Silenced AML gene reactivated in mice—no human trials yet
📷 Published: Apr 7, 2026 at 14:59 UTC
- ★Gene silencing, not mutation, drives some AML cases
- ★JAX team reverses silencing in mice via epigenetic editing
- ★Human relevance remains untested—regulatory steps pending
A silenced cancer-fighting gene in acute myeloid leukemia (AML) isn’t broken—it’s just turned off. Researchers at The Jackson Laboratory (JAX) demonstrated in mice that this epigenetic switch can be flipped back on, publishing their findings in Science Translational Medicine. The team targeted DLEU2, a gene often inactivated in AML, using CRISPR-based tools to reverse its silencing without altering the underlying DNA sequence.
This isn’t about fixing mutations but restoring function to intact genes. The approach sidesteps the collateral damage of chemotherapy, which kills healthy cells alongside malignant ones. Early signals suggest this could open a path to gentler AML therapies—if the mechanism translates to humans.

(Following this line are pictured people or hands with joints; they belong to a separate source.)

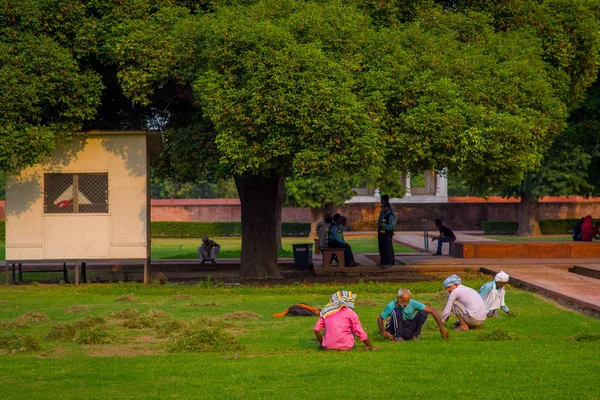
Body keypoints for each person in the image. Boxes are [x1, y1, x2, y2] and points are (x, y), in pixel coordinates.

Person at [377, 288, 449, 342]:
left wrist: (442, 329)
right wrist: (383, 332)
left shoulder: (413, 303)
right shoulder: (391, 306)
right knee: (396, 310)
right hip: (394, 328)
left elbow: (432, 311)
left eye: (407, 301)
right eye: (403, 301)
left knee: (423, 312)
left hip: (407, 327)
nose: (405, 303)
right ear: (398, 298)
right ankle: (398, 337)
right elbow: (379, 319)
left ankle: (414, 336)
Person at [377, 196, 397, 268]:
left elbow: (393, 221)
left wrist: (386, 227)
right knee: (382, 246)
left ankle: (390, 261)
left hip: (387, 231)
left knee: (387, 246)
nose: (380, 201)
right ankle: (383, 261)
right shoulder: (384, 210)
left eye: (381, 200)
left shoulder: (390, 212)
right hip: (382, 230)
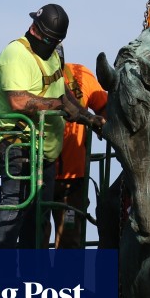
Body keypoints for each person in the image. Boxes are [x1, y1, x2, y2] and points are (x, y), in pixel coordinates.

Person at [0, 3, 103, 249]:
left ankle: (32, 270)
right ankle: (0, 266)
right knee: (13, 211)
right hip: (19, 149)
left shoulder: (52, 56)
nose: (33, 32)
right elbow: (18, 101)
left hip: (46, 155)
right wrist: (57, 105)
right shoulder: (16, 54)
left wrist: (89, 118)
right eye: (35, 28)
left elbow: (63, 95)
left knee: (37, 221)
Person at [53, 60, 108, 249]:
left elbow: (105, 108)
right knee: (36, 239)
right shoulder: (31, 76)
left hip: (73, 179)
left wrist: (104, 125)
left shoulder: (79, 75)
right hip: (38, 176)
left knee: (70, 241)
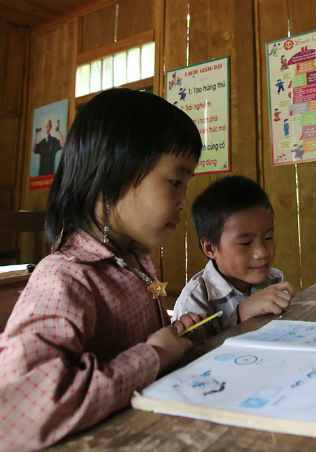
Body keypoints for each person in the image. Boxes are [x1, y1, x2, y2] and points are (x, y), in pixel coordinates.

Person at [0, 88, 207, 451]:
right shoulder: (66, 276)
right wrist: (153, 356)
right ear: (111, 177)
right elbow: (15, 412)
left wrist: (173, 338)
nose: (183, 202)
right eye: (176, 182)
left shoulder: (135, 259)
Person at [172, 175, 294, 337]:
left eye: (268, 238)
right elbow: (195, 356)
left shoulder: (272, 278)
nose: (262, 253)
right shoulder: (195, 299)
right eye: (245, 243)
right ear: (210, 248)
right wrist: (240, 316)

The study’s design carries critical limits. All experiments were conducted in mouse models and human cell lines, not patients. While the epigenetic editing tool worked in these controlled settings, AML’s complexity in live human systems—where gene silencing interacts with immune responses, stromal microenvironments, and clonal heterogeneity—remains untested.
📷 Published: Apr 7, 2026 at 14:59 UTC
The study’s real advance isn’t a cure—it’s a tool to decode gene silencing
For patients today, nothing changes. This is a preclinical study—a necessary step, but one that typically takes years to reach clinical trials. The FDA’s accelerated approval pathways for oncology drugs might shorten timelines, but only if Phase I trials confirm safety and dosing in humans.
What the study does offer is a research framework. By proving gene silencing can be reversed in AML, the JAX team provides a model to investigate similar mechanisms in other cancers or diseases like neurodegenerative disorders, where epigenetic dysfunction plays a role. The tool itself—a modified CRISPR system—could become a lab standard for probing silenced genes.
Yet the leap from mice to humans is fraught. Even if the technique works in early trials, delivering epigenetic editors to bone marrow—AML’s primary site—without off-target effects poses a major hurdle. The gene therapy field has seen promising preclinical results falter in clinical translation before.